What's up with Fox and Cameron?
Al Muhajiroun is a banned organisation linked to terror plots. Yet there were no arrests when it recently disrupted a Royal Anglian Regiment homecoming parade. Complaints that the Theresa May should have urged a police crackdown came at much the same time as praise for her banning of the hate preacher Zakir Naik, and failed to gather volume. But the Home Office is sensitive on the matter.
Liam Fox hasn't quite said today that the police, the Home Office or both are getting it wrong. But that's the implication of a speech he's making today to mark Armed Forces Day. As we noted earlier, he says: "Let's silence the negative voices that attack our Armed Forces but gladly enjoy the security and freedom our Armed Forces provide". The speech seems to have been briefed out in advance to the Daily Mail.
Fox is right, but his intervention is unlikely to delight the Home Secretary. It may also be noted by the Prime Minister, with whom the Defence Secretary has had tense dealings recently. The Daily Telegraph's Con Coughlin wrote a long piece detailing Downing Street's displeasure with Fox's briefing to the Sunday Times of the departure of Jock Stirrup, the Chief of the Defence Staff.
Coughlin also reported that David Cameron intends, unusually, to interview Stirrup's possible replacements himself - thus taking the decision out of the Defence Secretary's hands. The former Telegraph Foreign Editor appears to have been briefed from sources not far from Number 10, as the Lurcher complained recently on this site.
The Stirrup rumpus followed an altercation over Fox's description in the Times of Afghanistan as a "broken thirteenth century country'. Andrew Mitchell, the International Development Secretary, had little alternative but to defend the work of the international aid agencies, and William Hague stepped in to ensure that a common Government position was agreed.
A separate flurry over the Defence Secretary's appointment of Luke Coffey, a former U.S Army Captain, as his special adviser should be waved away as Labour mischief-making.
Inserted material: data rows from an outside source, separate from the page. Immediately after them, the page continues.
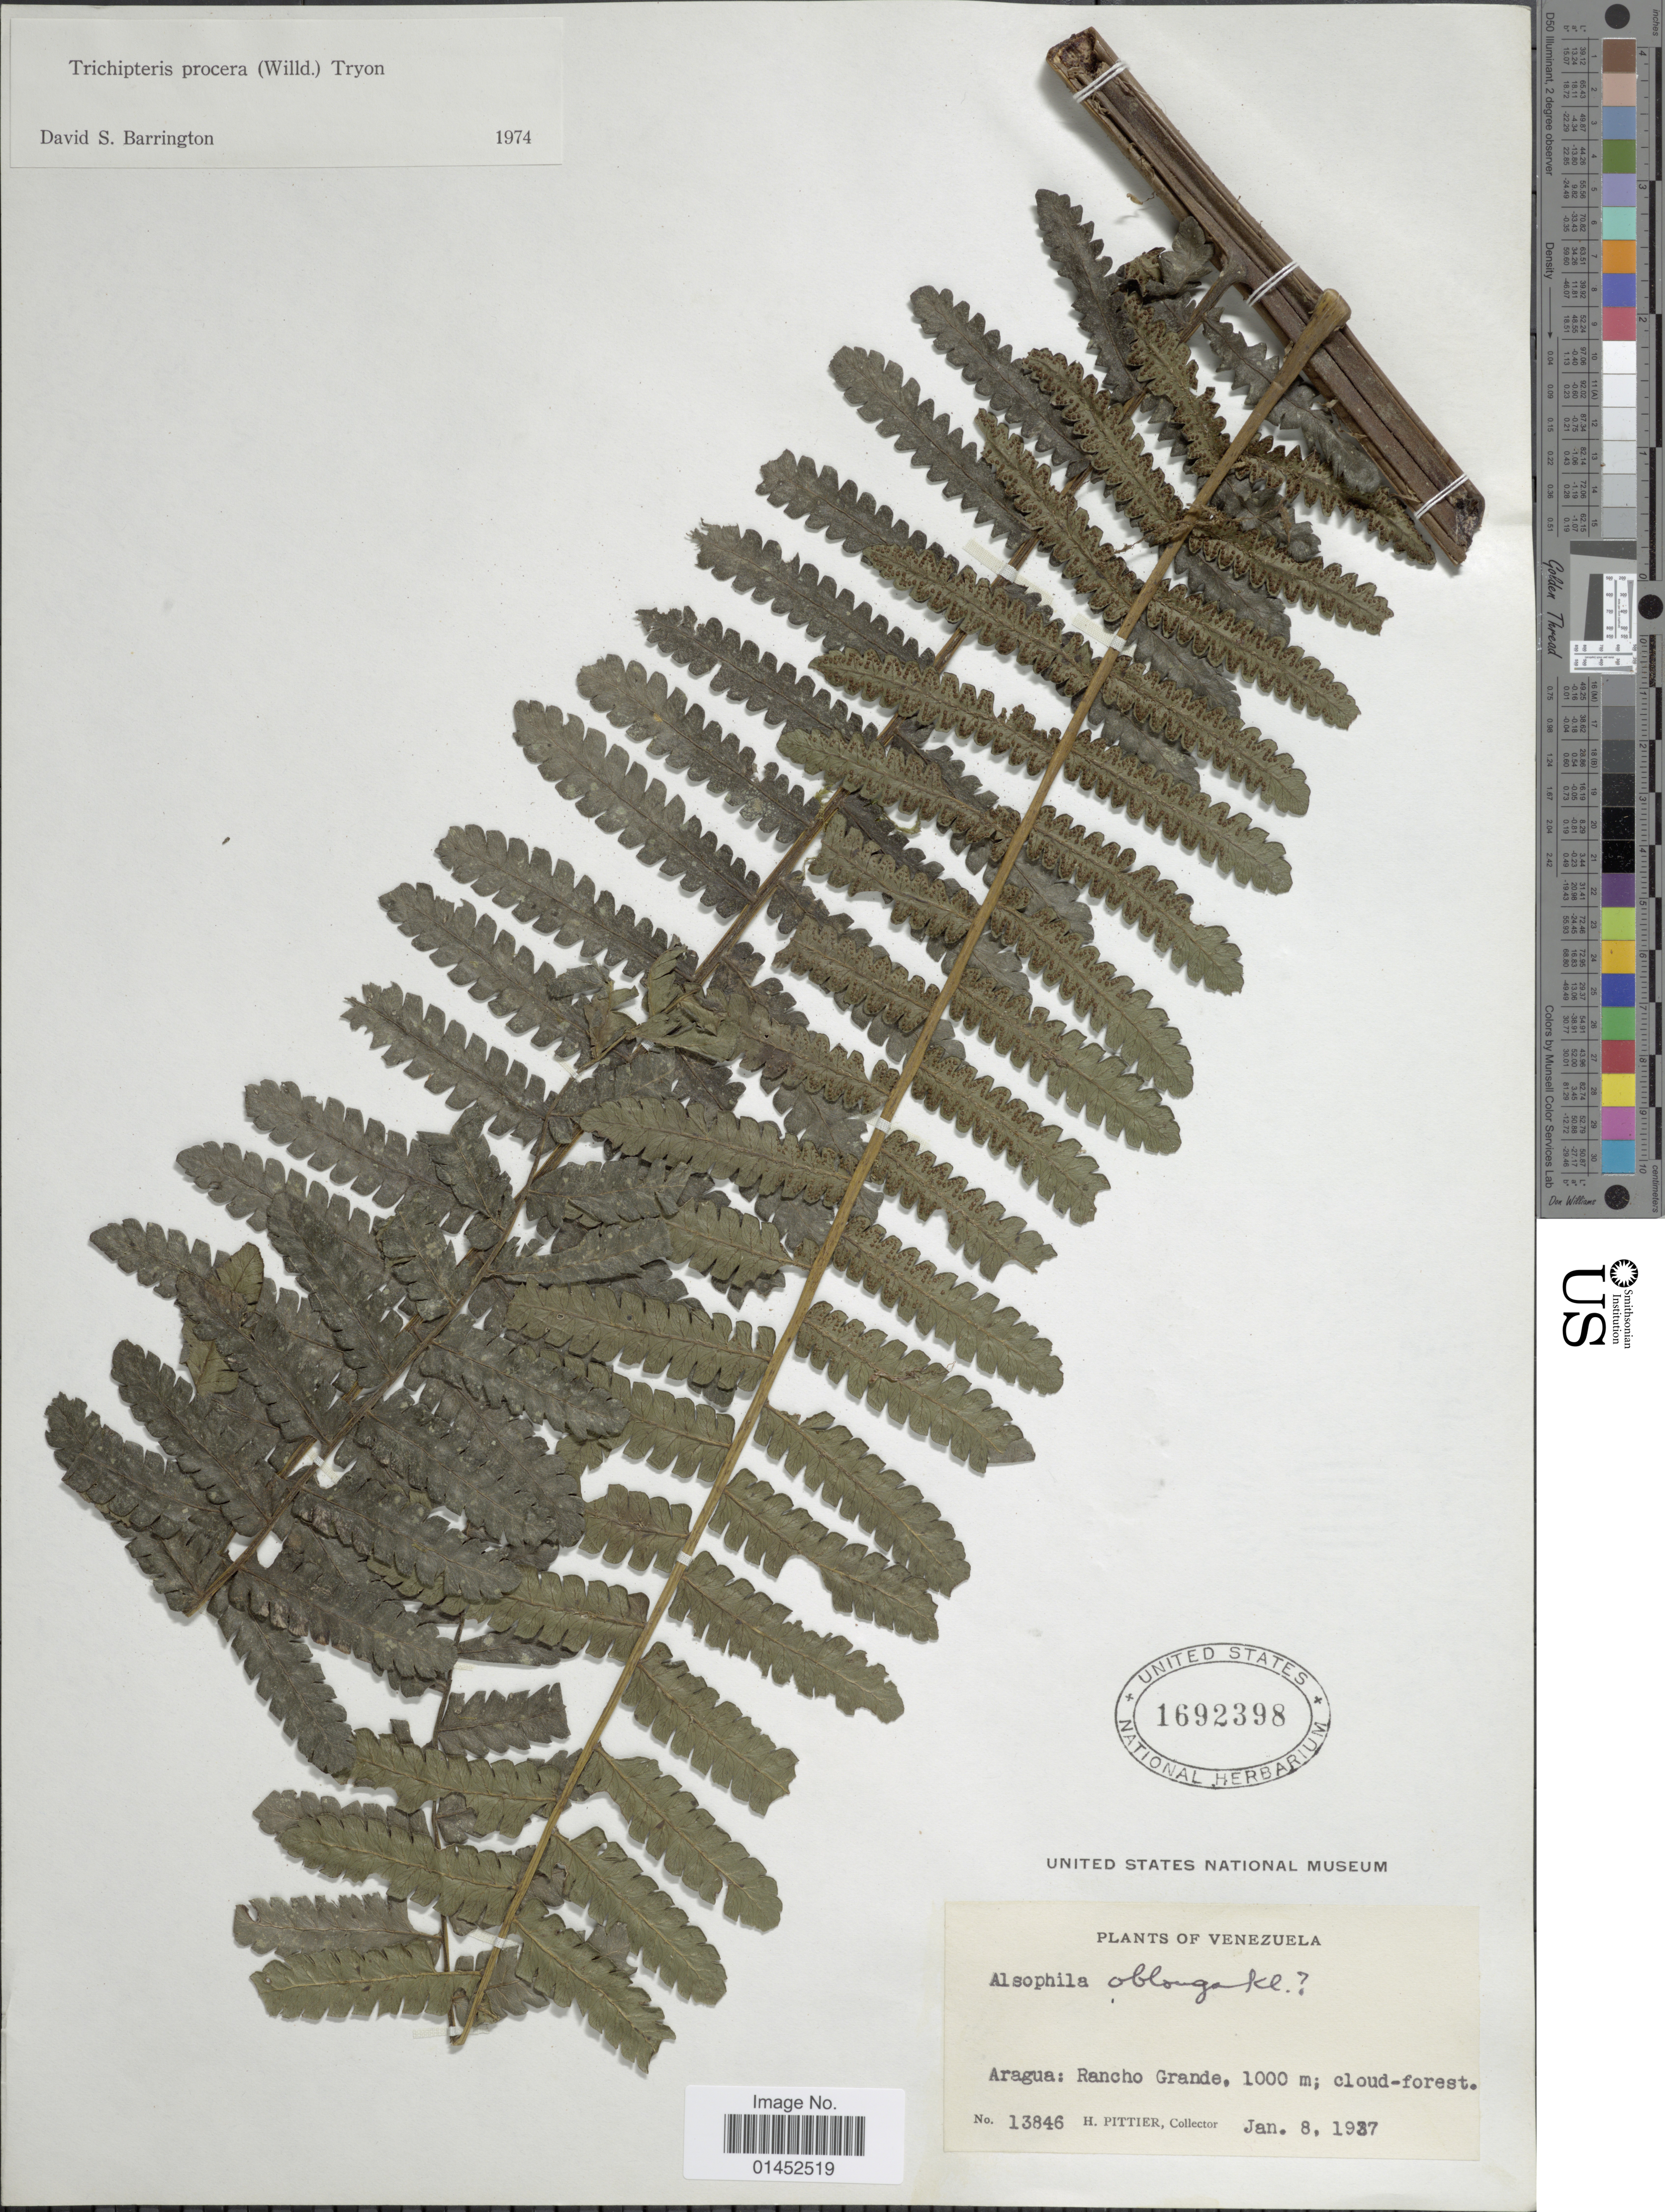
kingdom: Plantae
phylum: Tracheophyta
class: Polypodiopsida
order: Cyatheales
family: Cyatheaceae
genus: Cyathea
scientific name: Cyathea pungens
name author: (Willd.) Domin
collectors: H. F. Pittier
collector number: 13846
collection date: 1937-01-08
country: Venezuela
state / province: Aragua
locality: Rancho Grande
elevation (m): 1000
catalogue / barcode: US 1692398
But the raising of eyebrows over another post can't be so easily dimissed. Tobias Ellwood was recently made Fox's PPS. He's a committed Cameron loyalist - one of the very few MPs to declare early for him during the 2005 leadership election - and one might be forgiven for thinking that an eye is being kept on the Defence Secretary.
The Cabinet has been a harmonious body to date, despite (some might say because) of the presence within it of two political parties. The Cameron-Fox relationship seems to be an exception. The Kremlinology of who leaked what to whom when is invariably tedious, but I've cited some stories in detail here to indicate that Cameron and Fox don't always see eye to eye, and that briefing against the Defence Secretary seems to have taken place.
A lot of attention's focused at the moment on the dealings between the Prime Minister and his coalition partners. There are two main ways of thinking about the Government which they jointly form. One is to picture it as consisting of those two parts only - the Conservatives and the Liberal Democrats. Another is to see it as made up of three - the Liberal Democrats, the Tory right and, somewhere between them, the Cameron leadership, which must find an accommodation between them.
As Tim noted recently, the Conservative right doesn't have a leader. Iain Duncan Smith and Fox are probably its two most senior members. If Fox were to think that his best means of establishing himself as the right's champion - and making himself unsackable at the same time - was to take a few risks, it wouldn't be at all surprising.
It's only possible to imagine one of Fox and Duncan Smith leading the Party in the future - an unlikely prospect in either case - and it isn't the man who's led it before. Over the next few months, and with a testing Defence Review taking place, it will be worth watching how the Prime Minister and the Defence Secretary are getting on.